Foreign Minister Yair Lapid plans to travel to the United Arab Emirates June 29-30 in the first ever Israeli ministerial visit to the country.
Amir Levy/Getty Images

The Israeli press reported June 20 that Foreign Minister Yair Lapid is planning to travel to the United Arab Emirates next week for a two-day visit. It will be his first foreign trip since taking up his post, and the first visit ever of an Israeli minister to the country. Lapid’s spokesperson said June 21, “Israel-UAE ties are an important relationship whose fruit is enjoyed not only by the citizens of the two countries, but the entire Middle East.”

The Israeli minister is set to meet with his Emirati counterpart Abdullah bin Zayed Al Nahyan. It is not yet known if he will also meet with the Emirati monarch. Lapid is also expected to inaugurate the Israeli Embassy in Abu Dhabi and the Israeli Consulate in Dubai.

After the signing of the Abraham Accords normalizing ties between Israel and the Emirates and Bahrain, then-Foreign Minister Gabi Ashkenazi was invited by his Bharani counterpart Abdullatif bin Rashid Al Zayani to participate in the international 2020 Manama Dialogue conference. Ashkenazi was thus set to be the first Israeli minister to officially visit to Bahrain, where he would inaugurate Israel’s embassy in Manama. Eventually, the visit did not take place, as then-Prime Minister Benjamin Netanyahu decided no ministers would visit either Bahrain or the Emirates before he made the trip.

Netanyahu was scheduled to visit both countries during the last election campaign. But on March 11, shortly before he was due to depart, Netanyahu was forced to cancel his visit to the Emirates, as Jordan had delayed its approval for the plane to pass through its aerial space.

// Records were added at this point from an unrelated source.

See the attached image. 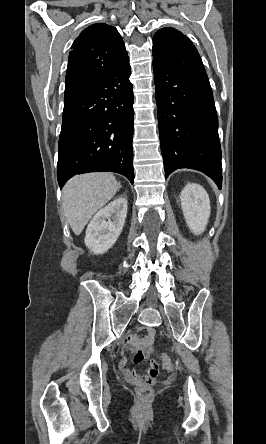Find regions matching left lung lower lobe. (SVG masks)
Wrapping results in <instances>:
<instances>
[{
  "instance_id": "1",
  "label": "left lung lower lobe",
  "mask_w": 266,
  "mask_h": 444,
  "mask_svg": "<svg viewBox=\"0 0 266 444\" xmlns=\"http://www.w3.org/2000/svg\"><path fill=\"white\" fill-rule=\"evenodd\" d=\"M165 177L199 170L222 186L218 117L207 74L184 73L153 59Z\"/></svg>"
}]
</instances>
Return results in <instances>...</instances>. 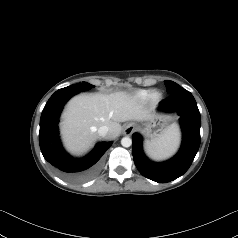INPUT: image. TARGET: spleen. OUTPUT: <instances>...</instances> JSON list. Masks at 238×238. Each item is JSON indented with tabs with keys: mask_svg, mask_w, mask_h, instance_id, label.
I'll use <instances>...</instances> for the list:
<instances>
[{
	"mask_svg": "<svg viewBox=\"0 0 238 238\" xmlns=\"http://www.w3.org/2000/svg\"><path fill=\"white\" fill-rule=\"evenodd\" d=\"M179 143V128L176 124H172L159 138L146 144V151L152 158L160 160L172 155Z\"/></svg>",
	"mask_w": 238,
	"mask_h": 238,
	"instance_id": "obj_1",
	"label": "spleen"
}]
</instances>
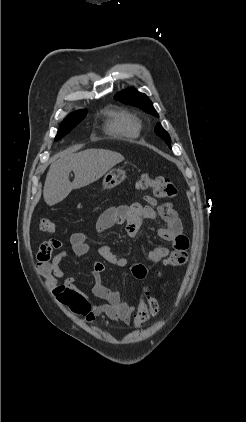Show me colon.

Evidently, unlike Netanyahu, new Prime Minister Naftali Bennett has set no conditions for Israeli ministers to visit Gulf countries. The Israeli press reports that Bennett plans to focus on internal affairs, leaving to a great extent Israel’s external relations to his coalition partner Lapid. After the trip was announced, Bennett tweeted, “Foreign Minister Yair Lapid will be the first Israeli minister to arrive for an official visit at the Emirates. This is an important historic event. Israeli-Emirates relations are an important part of Israel’s foreign policy and we will work to deepen them. Good luck Yair.”

Lapid made his intentions clear in his inauguration speech June 14. Addressing Foreign Ministry staff, Lapid said, “Part of our work will of course be to strengthen our presence in the region. Great things have happened this past year. We need to continue the development that started with the Abraham Accords, to work to strengthen the peace with the Gulf states, with Egypt and with Jordan. We will work to sign agreements with more countries in the region and beyond. It's a process — it won't happen in a day, but the Foreign Ministry will coordinate those efforts.”

Shortly after taking office, Lapid spoke on the phone with the Emirati foreign minister. The office of bin Zayed noted that the two discussed “bilateral cooperation between the two countries in addition to the Abraham Accords,” adding that bin Zayed congratulated Lapid on his new position and wished him success.

On the Bahraini side, Crown Prince Salman bin Hamad bin Isa Al Khalifa issued a statement June 14 congratulating Bennett and Lapid on the formation of a new government, expressing his wish that the newly formed government will enhance development, stability and peace in the region and the world.

Lapid and Bennett's early engagement with the Emirates and with Bahrain and the two states' positive reactions are building the framework for the new government to deepen Israel’s relations with both Gulf countries and to explore possibilities of ties with other Muslim and Arab countries. But the moves go further, signaling a change of modus operandi.

During the Netanyahu era, contacts with the two Gulf states, with Sudan and with other Muslim countries, were mostly handled by Mossad Chief Yossi Cohen and national security adviser Meir Ben Shabbat. Both men served as personal emissaries of Netanyahu, who sidelined the Foreign Ministry completely. Since then, Cohen has finished his mandate and Ben Shabbat is expected to be soon replaced, probably by Gen. Amos Yadlin. Lapid has said very clearly that he intends to bring the Foreign Ministry back to the forefront of Israeli diplomatic relations.